Erbacon swings back into the black
Construction sector seems to have turned corner, says CEO
HOPE of an upswing in SA’s construction sector emerged yesterday when Erbacon Investment Holdings reported a return to operating profitability for the six months ended August.
Erbacon increased revenue 37% to R758m after seeing strong growth in both its civil and building construction activities. The group made a profit of R26m for the period before depreciation and bank interest charges.
Erbacon CEO Sean Flanagan said the outlook for the construction sector and the company was bright. “The low interest rate environment, increased randdenominated mineral prices and the need for government to deliver on its infrastructure programme, should ensure that the group continues to increase its revenue and profitability.”
Erbacon’s forward order book had grown to R1.3bn, and construction activity in the mining and resources industry remained vibrant. Furthermore, tender activity from the government had improved.
A recapitalisation saw the total ordinary equity of the group rise to R272m as at the end of August from R151m a year ago.
The group’s liquidity position had materially improved, with cash on hand of R97m, assetbased financing debt of R12m, and unutilised overdraft facilities of R40m.
Erbacon’s civil construction division, Civcon, increased revenue 15%. Most of the division’s contracts were completed profitably and several commercial claims were resolved in its favour.
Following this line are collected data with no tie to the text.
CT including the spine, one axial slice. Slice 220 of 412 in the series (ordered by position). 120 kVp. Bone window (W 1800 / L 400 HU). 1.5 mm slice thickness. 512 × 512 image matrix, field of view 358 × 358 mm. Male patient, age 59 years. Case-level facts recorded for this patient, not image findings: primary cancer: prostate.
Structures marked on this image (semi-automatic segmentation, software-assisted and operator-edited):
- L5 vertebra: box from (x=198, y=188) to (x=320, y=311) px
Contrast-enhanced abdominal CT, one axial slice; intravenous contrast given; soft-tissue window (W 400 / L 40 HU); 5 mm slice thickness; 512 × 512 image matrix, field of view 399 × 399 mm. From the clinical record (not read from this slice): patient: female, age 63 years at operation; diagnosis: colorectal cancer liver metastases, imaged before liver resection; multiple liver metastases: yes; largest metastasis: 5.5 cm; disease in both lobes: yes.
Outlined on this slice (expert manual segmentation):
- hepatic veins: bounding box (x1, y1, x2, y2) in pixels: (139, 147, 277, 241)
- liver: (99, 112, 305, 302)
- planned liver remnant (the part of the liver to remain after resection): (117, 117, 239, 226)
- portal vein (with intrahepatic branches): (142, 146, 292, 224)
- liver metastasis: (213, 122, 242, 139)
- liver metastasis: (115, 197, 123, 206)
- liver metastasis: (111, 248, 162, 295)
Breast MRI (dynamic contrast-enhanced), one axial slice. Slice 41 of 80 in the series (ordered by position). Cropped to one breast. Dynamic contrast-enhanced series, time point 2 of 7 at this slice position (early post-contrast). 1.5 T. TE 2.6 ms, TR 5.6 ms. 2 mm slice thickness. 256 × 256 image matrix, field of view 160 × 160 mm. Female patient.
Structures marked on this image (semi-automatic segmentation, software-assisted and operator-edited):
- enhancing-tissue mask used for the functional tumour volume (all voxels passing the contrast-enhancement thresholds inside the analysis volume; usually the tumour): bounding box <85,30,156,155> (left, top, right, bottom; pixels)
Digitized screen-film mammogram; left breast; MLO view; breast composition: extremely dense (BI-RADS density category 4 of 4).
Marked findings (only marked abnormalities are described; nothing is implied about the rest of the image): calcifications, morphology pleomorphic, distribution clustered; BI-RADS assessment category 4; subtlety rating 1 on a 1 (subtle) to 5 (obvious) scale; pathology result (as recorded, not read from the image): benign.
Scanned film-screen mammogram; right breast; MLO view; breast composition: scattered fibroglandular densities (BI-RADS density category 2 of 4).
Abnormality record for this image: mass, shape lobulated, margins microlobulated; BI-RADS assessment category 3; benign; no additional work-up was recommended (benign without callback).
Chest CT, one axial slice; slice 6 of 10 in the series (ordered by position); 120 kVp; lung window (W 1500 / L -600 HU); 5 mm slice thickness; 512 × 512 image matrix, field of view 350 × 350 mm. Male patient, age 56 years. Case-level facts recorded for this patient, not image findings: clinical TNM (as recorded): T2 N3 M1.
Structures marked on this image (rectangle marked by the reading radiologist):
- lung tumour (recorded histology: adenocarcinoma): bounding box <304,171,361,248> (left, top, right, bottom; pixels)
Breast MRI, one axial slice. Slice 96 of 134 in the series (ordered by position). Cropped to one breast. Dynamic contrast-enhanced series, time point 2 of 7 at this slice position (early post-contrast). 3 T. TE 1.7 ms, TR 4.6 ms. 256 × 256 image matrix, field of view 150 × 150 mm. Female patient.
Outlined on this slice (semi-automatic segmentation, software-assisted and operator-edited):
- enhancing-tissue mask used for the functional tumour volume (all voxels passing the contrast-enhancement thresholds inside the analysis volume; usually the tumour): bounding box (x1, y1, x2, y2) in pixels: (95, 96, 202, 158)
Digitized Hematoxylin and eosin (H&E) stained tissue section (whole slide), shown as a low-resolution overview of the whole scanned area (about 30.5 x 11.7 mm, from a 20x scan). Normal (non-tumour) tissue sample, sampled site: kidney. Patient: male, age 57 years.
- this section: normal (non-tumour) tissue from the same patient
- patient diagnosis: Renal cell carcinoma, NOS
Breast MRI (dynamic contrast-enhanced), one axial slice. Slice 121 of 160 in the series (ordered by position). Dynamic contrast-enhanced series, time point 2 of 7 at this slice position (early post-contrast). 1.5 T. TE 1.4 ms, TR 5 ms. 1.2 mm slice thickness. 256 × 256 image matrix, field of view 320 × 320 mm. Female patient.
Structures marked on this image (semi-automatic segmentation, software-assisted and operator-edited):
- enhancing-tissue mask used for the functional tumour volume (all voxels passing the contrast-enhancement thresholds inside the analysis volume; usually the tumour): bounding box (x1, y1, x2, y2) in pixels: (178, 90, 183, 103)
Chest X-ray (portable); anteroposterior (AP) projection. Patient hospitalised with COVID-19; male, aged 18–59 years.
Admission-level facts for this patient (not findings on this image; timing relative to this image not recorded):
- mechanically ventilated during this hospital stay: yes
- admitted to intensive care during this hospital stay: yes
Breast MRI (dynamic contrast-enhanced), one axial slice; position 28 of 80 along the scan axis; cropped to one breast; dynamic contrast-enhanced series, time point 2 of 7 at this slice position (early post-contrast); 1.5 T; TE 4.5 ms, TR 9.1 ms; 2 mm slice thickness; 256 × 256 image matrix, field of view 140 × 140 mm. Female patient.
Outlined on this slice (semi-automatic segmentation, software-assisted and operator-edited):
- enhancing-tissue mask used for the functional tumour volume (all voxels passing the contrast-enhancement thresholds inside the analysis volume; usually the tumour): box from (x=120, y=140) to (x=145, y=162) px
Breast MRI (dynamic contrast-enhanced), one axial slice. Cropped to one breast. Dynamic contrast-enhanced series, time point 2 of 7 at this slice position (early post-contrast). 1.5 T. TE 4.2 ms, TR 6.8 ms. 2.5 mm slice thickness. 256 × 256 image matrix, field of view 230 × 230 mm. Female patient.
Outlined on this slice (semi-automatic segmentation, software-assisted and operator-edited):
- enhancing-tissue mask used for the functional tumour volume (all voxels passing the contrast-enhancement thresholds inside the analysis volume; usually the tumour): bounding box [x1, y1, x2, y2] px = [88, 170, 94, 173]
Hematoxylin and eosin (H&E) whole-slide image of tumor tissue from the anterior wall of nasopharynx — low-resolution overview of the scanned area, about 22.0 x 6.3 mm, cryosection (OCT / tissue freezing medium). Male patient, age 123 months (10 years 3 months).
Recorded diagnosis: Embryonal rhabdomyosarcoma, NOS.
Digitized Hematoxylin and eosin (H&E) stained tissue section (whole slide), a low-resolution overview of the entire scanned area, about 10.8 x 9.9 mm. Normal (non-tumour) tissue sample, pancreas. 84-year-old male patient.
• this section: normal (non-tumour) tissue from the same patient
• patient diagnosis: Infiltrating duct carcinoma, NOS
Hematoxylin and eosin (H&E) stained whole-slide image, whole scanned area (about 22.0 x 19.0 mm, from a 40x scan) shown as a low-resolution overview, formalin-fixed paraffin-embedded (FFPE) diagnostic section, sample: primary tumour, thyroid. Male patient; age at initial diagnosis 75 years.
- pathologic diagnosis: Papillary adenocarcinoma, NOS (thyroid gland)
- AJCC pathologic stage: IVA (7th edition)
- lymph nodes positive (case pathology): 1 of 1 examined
Mr Flanagan said completion costs incurred on some “poorly selected tenders” in difficult trading conditions negated some of these benefits.
The Civcon unit was involved in construction activities at the Medupi and Kusile power stations, urban renewal programmes and road contracts.
The commercial and industrial division, Armstrong Construction, increased revenue 116%. It undertook projects in KwaZulu-Natal, the Eastern Cape and Gauteng during the period.
Armstrong’s main projects included building a R200m warehouse for a private client and a R135m government school.
The Municipal Demarcation Board said in a report yesterday there was a chronic shortage of municipal engineers in SA. “There is a large infrastructure asset value present in municipalities.
“They, however, do not have the engineering capacity to manage these assets.”
Engineering Council of SA president Cyril Gamede said last month that money the National Treasury allocated to municipalities was “usually a challenge to spend”. This was because they did not have the “capacity to attract engineers as core staff”.
Work was instead passed on to “very expensive” consultants. The state’s engineering capacity had dropped from 40% to 15%.
The Municipal Demarcation Board said the shortage was acute in rural district municipalities.